| Extrait |
# # #
Quand on sait que ce parti a pu malgré tout s’en sortir avec 52 députés, les regrets et l’amertume ne pouvaient être que grands du côté des Abeilles où certains étaient convaincus d’avoir été victimes de machinations dans le seul but de les empêcher d’avoir la majorité absolue à l’Assemblée nationale (52+15+17=84).

A part quelques déclarations sur fond de graves accusations de corruption de certains membres de la Cour constitutionnelle, l’Adéma a accepté (de bien mauvaise grâce il faut le dire) le verdict rendu qui était différent de celui sorti des urnes.

Je fais ce rappel parce qu’en début de semaine, pour le siège enlevé à Sikasso, les jeunes du RPM ont menacé la Cour constitutionnelle de toutes les foudres du ciel si jamais elle devait renverser les résultats qui étaient en la faveur de leur candidat.

Oubliant qu’en 2002 c’est son parti qui a bénéficié essentiellement des arrêts de la Cour, le secrétaire général de la Jeunesse RPM fait une mise en garde : « En plus des manifestations que nous organiserons immédiatement après le vol de notre victoire, nous allons initier une marche le jour même de l’ouverture du sommet France-Afrique pour prendre à témoin les chefs d’Etat d’Afrique et de France de ce qui est arrivé ».

Pour un siège, le RPM est prêt à manifester. Si c’était lui qui avait perdu 32 en 2002, sûr qu’il aurait mis le pays à feu et à sang. Est-ce que cette menace a poussé la Cour constitutionnelle dans son infinie sagesse à être davantage sage ? Je ne saurai le dire. Mais je crois sincèrement que le RPM a gagné à Sikasso. Point à la ligne. Maintenant, cet épisode que d’aucuns voudraient banal appelle de ma part quelques réflexions.
# # #
| Consigne |
Rédigez la suite de l'extrait sur la Cour constitutionnelle et le siège disputé de Sikasso, en partant de sa dernière phrase.

| Quelques lignes |
# # #
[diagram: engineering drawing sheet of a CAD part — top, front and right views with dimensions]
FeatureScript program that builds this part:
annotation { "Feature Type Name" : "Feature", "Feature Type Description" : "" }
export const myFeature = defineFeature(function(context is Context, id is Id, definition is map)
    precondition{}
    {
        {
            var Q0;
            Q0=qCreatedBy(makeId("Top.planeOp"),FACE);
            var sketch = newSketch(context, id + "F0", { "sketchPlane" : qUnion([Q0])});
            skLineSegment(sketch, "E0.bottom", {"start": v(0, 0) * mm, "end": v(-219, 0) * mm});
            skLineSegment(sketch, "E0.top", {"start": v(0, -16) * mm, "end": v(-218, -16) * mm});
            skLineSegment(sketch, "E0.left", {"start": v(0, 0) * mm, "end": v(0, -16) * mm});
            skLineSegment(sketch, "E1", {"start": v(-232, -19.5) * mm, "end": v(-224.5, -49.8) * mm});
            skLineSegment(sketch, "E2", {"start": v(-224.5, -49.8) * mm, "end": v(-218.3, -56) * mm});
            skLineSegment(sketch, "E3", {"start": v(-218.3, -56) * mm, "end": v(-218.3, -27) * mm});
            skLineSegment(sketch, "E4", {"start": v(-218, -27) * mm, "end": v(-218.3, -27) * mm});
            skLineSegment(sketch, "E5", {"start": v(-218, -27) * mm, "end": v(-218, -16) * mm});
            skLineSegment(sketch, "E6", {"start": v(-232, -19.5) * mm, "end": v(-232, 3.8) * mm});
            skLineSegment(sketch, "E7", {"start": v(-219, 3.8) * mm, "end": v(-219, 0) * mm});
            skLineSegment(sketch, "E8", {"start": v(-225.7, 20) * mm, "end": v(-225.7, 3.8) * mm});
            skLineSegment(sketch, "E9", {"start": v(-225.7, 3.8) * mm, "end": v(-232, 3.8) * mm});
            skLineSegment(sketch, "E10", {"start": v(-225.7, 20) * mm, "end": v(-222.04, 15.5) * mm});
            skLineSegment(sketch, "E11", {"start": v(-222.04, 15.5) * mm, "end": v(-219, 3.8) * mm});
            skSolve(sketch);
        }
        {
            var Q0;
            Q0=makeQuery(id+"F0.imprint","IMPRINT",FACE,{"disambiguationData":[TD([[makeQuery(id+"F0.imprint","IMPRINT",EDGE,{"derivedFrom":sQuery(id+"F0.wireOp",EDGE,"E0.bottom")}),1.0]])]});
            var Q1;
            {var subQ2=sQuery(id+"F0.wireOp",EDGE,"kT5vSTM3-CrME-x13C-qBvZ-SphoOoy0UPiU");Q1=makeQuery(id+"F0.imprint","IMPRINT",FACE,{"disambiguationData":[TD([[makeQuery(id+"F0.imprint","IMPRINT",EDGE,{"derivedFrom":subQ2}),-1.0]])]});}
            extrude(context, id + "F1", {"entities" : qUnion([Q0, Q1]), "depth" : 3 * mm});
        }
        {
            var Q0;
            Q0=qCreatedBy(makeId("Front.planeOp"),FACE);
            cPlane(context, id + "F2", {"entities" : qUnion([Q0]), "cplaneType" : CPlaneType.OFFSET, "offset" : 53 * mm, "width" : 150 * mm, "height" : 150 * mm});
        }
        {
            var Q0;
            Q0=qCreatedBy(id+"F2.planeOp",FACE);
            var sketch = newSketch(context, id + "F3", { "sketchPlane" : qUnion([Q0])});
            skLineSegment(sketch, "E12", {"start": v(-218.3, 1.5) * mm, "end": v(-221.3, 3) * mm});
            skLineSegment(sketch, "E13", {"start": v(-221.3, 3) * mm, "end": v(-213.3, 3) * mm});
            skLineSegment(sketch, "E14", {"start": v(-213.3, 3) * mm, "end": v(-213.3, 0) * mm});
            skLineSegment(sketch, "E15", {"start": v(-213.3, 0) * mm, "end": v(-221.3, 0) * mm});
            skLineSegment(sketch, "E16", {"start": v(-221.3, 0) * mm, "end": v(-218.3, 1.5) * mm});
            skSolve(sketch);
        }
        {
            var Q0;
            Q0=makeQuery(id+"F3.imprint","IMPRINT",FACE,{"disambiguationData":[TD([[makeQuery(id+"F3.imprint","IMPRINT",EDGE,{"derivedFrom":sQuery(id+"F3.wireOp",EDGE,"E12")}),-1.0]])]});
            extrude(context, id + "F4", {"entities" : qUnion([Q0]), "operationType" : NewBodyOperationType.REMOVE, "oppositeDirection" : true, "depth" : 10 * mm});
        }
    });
# # #
| Réponse |
Primo, je ne peux pas comprendre que dans un Etat organisé et qui se respecte qu’on puisse accepter sans rien dire des menaces du genre de celles que la Jeunesse du RPM a professées. Je n’ai entendu personne broncher, protester à plus forte raison condamner. Ni l’Etat, ni les partis politiques. Ne serait-ce que pour le principe l’Etat au moins on aurait dû rappeler les jeunes à l’ordre. Et ce mutisme-là pourrait faire le lit de désordres infiniment plus grands. Surtout que je suis convaincu que les jeunes disent ce que les grands pensent ou ce que les grands leur ont demandé de dire.

Parce que comme le dit la sagesse bamanan : « min bè bà balani da, balaba dé ya fo » (le petit balafon ne reprend que l’écho du grand balafon). Il est vrai que le contexte actuel, pour ce qui est du RPM, est à la suspicion à tel point que certains responsables de ce respectable parti semblent avoir perdu la mesure pour ne pas dire la raison et voient complot et mal partout. N’a-t-on pas entendu dernièrement le secrétaire général du RPM, à l’occasion de l’accident mortel qui a arraché l’honorable Kadari Bamba à l’affection de tous, déclarer sans aucune preuve que c’était un assassinat politique ? Comme aime à le dire IBK, « sachons raison garder ».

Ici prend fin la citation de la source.